As tends to be the case with many Comme des Garcons perfume collaborations, the partnership with British business, culture and design magazine Monacle has proven to be a triumph. The limited edition 2008 fragrance release Hinoki put them on the map, and now in December 2009 the alliance introduces their second scent to date: Laurel.
Perfumer Antoine Maisondieu (the nose behind Hinoki and fragrances from the Etat Libre d'Orange portfolio) was recruited a second time to give life to Laurel - a scent that is inspired by the fertile Bekaa Valley in Lebanon.
Laurel opens with a blast of vivacious, aromatic green which is extremely sappy/resinous in nature. I liken the smell to the odour that is transferred to your fingertips when you crush the needle-like leaves of cypress pine in your hands. It is a sharp, sweet odour shared by many conifers, that also embodies the scent of the softwood at its heart. Earlier this year I blogged about Aleppo Oil sourced from Pinus halepensis - a pine species found across the Mediterranean, Asia Minor, Lybia and Syria, which has a very specific smell (one that is quite lemony in nature, and less "glacé" than many other resinous pines). To my nose, Laurel seems to embody this sensation of Aleppo, and those familiar with Aleppo soap products from Damascus will easily be cognizant of it here. It is also safe to say that laurel plays a starring role in this fragrance, and it does indeed - the distinct aroma of dried bay leaves is unmistakable here, and adds to the exotic eastern feel of the perfume. It has been cleverly married however, to other accords that pay hommage to this special part of the world. The Al Shouf Cedar Reserve covers about 5% of the overall area of Lebanon so it is only fitting that Laurel includes a cedar component. Fortunately though, it seems well removed from "stock standard" cedar that has pervaded perfume releases in the past few years.

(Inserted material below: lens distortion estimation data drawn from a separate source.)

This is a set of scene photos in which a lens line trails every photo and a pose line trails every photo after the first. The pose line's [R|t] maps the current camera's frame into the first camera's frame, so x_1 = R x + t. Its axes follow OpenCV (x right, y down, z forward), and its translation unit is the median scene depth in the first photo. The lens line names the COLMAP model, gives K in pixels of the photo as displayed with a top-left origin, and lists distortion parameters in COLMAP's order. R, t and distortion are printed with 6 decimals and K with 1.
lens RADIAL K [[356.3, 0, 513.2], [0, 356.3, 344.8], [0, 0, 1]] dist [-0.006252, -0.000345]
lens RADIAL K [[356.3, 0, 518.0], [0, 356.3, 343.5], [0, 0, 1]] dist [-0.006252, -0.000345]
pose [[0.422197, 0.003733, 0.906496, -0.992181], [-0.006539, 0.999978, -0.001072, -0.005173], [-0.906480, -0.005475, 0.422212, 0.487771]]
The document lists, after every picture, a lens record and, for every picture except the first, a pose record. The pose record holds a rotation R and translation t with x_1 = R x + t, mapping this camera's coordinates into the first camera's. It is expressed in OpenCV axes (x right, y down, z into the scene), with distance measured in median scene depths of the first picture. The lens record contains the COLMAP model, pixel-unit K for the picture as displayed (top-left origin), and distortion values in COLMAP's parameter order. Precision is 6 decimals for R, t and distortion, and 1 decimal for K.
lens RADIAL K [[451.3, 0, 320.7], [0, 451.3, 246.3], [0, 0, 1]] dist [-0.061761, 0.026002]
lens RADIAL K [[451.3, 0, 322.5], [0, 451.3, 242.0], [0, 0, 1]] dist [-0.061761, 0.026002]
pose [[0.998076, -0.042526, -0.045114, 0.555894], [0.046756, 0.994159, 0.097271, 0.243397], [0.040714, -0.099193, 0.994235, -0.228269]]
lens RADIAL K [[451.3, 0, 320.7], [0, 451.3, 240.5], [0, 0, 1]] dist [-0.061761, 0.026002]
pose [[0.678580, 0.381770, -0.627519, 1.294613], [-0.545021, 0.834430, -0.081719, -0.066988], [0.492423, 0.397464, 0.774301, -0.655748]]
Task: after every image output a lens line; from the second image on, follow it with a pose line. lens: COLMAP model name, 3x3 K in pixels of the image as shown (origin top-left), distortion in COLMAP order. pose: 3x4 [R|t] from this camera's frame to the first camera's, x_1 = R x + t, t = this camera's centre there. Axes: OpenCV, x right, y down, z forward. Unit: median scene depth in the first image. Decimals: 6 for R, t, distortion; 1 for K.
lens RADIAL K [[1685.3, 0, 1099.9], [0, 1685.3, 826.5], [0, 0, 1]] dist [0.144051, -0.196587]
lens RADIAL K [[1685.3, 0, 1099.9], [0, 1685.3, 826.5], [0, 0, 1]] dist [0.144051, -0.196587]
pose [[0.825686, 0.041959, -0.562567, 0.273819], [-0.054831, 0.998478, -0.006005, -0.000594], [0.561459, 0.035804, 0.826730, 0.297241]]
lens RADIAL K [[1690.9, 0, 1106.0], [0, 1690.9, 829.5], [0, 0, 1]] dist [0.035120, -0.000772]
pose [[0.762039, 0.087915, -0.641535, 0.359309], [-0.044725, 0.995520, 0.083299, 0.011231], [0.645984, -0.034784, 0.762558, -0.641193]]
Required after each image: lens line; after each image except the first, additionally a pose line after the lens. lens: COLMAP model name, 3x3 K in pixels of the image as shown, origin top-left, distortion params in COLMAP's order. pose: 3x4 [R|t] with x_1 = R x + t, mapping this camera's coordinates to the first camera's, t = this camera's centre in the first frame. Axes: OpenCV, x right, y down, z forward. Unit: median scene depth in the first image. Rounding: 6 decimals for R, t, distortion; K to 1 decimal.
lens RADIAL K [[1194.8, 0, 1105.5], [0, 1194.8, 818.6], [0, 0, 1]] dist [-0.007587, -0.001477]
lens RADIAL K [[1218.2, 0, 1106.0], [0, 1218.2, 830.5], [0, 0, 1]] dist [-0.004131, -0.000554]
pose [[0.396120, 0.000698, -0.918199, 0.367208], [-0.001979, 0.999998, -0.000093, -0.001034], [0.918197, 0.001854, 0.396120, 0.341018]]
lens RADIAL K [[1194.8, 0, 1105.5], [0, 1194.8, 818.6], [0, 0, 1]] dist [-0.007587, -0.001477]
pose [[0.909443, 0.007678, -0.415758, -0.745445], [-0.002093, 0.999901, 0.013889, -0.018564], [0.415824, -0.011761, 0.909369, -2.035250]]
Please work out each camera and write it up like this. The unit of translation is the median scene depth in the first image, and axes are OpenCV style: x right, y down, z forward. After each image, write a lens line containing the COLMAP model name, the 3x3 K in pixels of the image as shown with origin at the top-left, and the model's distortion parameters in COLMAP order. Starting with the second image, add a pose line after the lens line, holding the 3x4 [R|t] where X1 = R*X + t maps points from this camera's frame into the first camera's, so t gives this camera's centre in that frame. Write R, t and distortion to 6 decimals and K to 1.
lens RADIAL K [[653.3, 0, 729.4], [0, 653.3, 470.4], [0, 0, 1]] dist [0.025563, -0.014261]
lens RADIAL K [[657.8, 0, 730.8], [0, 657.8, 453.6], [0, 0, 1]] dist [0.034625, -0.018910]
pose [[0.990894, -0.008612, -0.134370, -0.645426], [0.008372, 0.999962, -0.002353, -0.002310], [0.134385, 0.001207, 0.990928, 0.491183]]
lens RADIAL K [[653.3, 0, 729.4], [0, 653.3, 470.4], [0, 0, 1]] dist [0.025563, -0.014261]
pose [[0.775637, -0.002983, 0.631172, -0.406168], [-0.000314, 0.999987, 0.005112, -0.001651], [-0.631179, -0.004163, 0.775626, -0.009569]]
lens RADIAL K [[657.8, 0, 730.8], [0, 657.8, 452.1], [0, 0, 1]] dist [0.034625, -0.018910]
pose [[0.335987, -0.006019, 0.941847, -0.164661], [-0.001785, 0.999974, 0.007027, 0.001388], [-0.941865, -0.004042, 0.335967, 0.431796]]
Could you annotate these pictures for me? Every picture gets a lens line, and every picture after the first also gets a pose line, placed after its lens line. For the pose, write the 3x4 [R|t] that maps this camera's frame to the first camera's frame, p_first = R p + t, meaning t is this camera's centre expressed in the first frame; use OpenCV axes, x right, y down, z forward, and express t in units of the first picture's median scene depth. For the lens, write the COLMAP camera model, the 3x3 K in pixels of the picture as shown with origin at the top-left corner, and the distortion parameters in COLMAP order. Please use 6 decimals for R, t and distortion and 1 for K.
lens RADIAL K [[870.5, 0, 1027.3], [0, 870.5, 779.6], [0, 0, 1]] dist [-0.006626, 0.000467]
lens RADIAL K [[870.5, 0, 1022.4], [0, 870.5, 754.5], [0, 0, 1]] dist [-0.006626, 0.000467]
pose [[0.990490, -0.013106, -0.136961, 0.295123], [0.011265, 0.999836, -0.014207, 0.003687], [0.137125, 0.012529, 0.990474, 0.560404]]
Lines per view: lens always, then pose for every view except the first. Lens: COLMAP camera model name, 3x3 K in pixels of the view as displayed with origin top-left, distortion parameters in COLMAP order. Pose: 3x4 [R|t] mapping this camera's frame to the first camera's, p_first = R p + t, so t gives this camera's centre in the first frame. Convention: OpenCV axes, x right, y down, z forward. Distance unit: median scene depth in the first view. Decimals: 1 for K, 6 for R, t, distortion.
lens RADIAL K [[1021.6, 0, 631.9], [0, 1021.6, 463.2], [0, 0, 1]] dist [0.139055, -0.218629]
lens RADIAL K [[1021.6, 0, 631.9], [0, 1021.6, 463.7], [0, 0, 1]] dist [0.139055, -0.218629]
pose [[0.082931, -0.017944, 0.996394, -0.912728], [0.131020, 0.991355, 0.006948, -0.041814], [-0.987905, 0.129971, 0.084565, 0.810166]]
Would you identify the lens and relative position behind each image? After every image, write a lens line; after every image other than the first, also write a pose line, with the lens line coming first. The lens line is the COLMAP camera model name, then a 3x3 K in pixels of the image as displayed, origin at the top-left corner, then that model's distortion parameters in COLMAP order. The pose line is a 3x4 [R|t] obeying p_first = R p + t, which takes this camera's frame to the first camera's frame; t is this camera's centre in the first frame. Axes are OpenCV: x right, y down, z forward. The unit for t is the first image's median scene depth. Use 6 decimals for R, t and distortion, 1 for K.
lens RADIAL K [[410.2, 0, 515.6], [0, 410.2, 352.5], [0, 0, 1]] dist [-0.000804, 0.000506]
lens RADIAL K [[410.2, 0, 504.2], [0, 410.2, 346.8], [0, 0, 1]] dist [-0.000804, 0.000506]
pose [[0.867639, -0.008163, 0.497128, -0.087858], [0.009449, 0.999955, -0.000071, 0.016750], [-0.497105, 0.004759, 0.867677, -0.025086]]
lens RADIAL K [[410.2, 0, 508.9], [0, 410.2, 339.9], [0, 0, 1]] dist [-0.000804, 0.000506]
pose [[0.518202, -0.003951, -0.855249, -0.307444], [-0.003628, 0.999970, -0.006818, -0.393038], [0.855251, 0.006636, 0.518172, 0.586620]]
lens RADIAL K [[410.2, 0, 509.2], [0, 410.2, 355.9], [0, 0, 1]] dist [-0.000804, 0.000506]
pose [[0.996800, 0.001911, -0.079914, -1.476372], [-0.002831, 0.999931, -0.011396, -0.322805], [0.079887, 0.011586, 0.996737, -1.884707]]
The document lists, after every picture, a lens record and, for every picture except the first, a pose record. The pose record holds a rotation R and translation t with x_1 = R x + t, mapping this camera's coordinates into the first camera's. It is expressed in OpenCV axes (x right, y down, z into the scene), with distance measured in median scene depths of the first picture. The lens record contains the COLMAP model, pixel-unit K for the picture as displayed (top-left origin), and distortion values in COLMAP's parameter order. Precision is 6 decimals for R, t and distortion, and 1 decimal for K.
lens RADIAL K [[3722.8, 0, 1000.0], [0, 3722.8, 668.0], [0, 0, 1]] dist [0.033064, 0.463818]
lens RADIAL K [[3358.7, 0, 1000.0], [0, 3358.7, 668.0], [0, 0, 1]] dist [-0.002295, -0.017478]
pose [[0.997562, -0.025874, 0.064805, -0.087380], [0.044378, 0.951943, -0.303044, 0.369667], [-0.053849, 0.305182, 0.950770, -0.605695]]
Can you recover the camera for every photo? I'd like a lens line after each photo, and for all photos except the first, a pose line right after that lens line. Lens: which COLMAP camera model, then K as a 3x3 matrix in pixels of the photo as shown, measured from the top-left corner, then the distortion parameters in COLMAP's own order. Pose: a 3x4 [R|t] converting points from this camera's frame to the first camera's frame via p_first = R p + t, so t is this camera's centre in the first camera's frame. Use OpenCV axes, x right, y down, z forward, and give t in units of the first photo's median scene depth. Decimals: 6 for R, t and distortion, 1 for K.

In contrast to this evergreen characteristic, and perhaps what I find most interesting about Laurel is how it prickles at the back of the nose with what I can only describe as a "white pepper" vibe which almost triggers a sneeze. I take delight in this physiological response, which I also experience when sniffing other scents like L'eau Bleue d'Issey and Eau de Sisley 3. This stimulating vein of pepper tingles over earthy patchouli, a wonderful resinous frankincense and warm amber accords to create a perfume that aligns my nose and draws my mind's eye once again to the colourful Near East.
Laurel is a tenacious and spirited eau de toilette that has a rather linear composition (as one has come to expect from Comme des Garcons) and lasts well over nine hours on my skin.
If the union between Comme des Garcons and Monacle continues to flourish, then I already anticipate a third release, every bit as spectacular as this one.